- _Reading passage_:
The host port is in the first clock domain. In the embodiments of FIG. 6, the host port receives eight requests (REQ #1 through REQ #8). Each request is received by the host port in a single clock cycle. Next, the eight requests are written into four CDC FIFO buffers. Each CDC FIFO buffer may be an embodiment of the CDC buffers 463 in FIG. 4. The eight requests are written in eight consecutive clock cycles in the first clock domain. The first request (REQ #1) and the fifth request (REQ #5) are written into a first CDC FIFO buffer (“CDC FIFO NW” in FIG. 6) in the first and fifth clock cycles of the eight clock cycles. The second request (REQ #2) and the fifth request (REQ #6) are written into a second CDC FIFO buffer (“CDC FIFO SW” in FIG. 6) in the second and sixth clock cycles of the eight clock cycles. The third request (REQ #3) and the seventh request (REQ #7) are written into a third CDC FIFO buffer (“CDC FIFO NE” in FIG. 6) in the third and seventh clock cycles of the eight clock cycles. The fourth request (REQ #4) and the eighth request (REQ #8) are written into a fourth CDC FIFO buffer (“CDC FIFO SE” in FIG. 6) in the fourth and eighth clock cycles of the eight clock cycles.

- _Provided records_:
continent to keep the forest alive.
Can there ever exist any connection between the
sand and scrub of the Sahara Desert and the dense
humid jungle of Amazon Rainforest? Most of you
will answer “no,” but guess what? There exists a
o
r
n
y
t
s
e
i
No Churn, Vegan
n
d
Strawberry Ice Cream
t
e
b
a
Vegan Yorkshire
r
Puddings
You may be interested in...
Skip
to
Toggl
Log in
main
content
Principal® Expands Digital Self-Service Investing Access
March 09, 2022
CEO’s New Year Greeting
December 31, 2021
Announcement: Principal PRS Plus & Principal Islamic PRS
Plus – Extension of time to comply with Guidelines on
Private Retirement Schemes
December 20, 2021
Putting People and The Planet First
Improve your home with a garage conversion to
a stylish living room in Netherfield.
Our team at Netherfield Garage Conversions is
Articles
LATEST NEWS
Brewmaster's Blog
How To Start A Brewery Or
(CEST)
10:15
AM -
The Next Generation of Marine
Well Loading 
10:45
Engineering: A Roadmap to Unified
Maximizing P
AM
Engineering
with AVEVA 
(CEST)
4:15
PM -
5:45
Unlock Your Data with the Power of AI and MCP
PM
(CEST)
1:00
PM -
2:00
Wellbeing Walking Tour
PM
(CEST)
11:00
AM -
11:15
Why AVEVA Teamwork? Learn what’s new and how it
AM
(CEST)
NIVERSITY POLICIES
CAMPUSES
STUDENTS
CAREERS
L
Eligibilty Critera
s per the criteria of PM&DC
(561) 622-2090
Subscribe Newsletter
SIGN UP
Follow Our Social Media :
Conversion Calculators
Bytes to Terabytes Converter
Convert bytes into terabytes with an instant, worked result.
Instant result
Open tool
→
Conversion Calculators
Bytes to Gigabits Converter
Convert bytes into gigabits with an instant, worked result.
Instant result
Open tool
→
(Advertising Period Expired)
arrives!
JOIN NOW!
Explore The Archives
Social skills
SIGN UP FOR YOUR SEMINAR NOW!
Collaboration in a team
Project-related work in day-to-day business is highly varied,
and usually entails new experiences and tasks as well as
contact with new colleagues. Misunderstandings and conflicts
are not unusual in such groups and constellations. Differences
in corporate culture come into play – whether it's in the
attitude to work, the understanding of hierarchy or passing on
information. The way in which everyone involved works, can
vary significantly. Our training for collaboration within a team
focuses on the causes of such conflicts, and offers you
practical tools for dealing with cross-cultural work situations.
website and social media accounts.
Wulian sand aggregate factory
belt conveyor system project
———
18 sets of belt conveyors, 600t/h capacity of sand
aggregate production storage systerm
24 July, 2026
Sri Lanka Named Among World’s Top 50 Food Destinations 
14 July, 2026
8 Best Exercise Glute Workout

- _Activities_:
1/ According to the passage about CDC FIFO buffers, which buffer receives the third and seventh requests?
2/ Does each of these statements agree with the passage about CDC FIFO buffers? Answer yes or no for each, and quote the deciding words. (a) Each request reaches the host port in a single clock cycle. (b) The host port is in the second clock domain. (c) The fourth and eighth requests are written into the buffer labeled "CDC FIFO SE".
3/ Carry on the passage about CDC FIFO buffers from its final sentence.
These records come from a different source than the passage about CDC FIFO buffers.

- _Answers in order_:
1/ CDC FIFO NE.

2/
(a) Yes: "Each request is received by the host port in a single clock cycle."
(b) No: "The host port is in the first clock domain."
(c) Yes: "The fourth request (REQ #4) and the eighth request (REQ #8) are written into a fourth CDC FIFO buffer (“CDC FIFO SE” in FIG. 6)"

3/
Reading the requests from the CDC FIFO buffers follows the clock cycles of the slower clock domain. Four clock cycles are used for reading the eight requests from the CDC FIFO buffers. As shown in FIG. 6, the first request (REQ #1) and the fifth request (REQ #5) are read from the first CDC FIFO buffer (“CDC FIFO NW” in FIG. 6) in the first and third clock cycles of the four clock cycles. The second request (REQ #2) and the fifth request (REQ #6) are read from the second CDC FIFO buffer (“CDC FIFO SW” in FIG. 6) in the first and third clock cycles of the four clock cycles. The third request (REQ #3) and the seventh request (REQ #7) are read from the third CDC FIFO buffer (“CDC FIFO NE” in FIG. 6) in the second and fourth clock cycles of the four clock cycles. The fourth request (REQ #4) and the eighth request (REQ #8) are read from the fourth CDC FIFO buffer (“CDC FIFO SE” in FIG. 6) in the second and fourth clock cycles of the four clock cycles.


With the multiple CDC FIFO buffers, the bandwidth utilization can reach 100% in the embodiments of FIG. 6. As described above, consecutive requests can be pushed and pulled into different bank groups that are coupled to the different CDC FIFO buffers. The multi-bank group design of the local memory can avoid scenarios where CDC FIFO becomes full, and backpressure the host port.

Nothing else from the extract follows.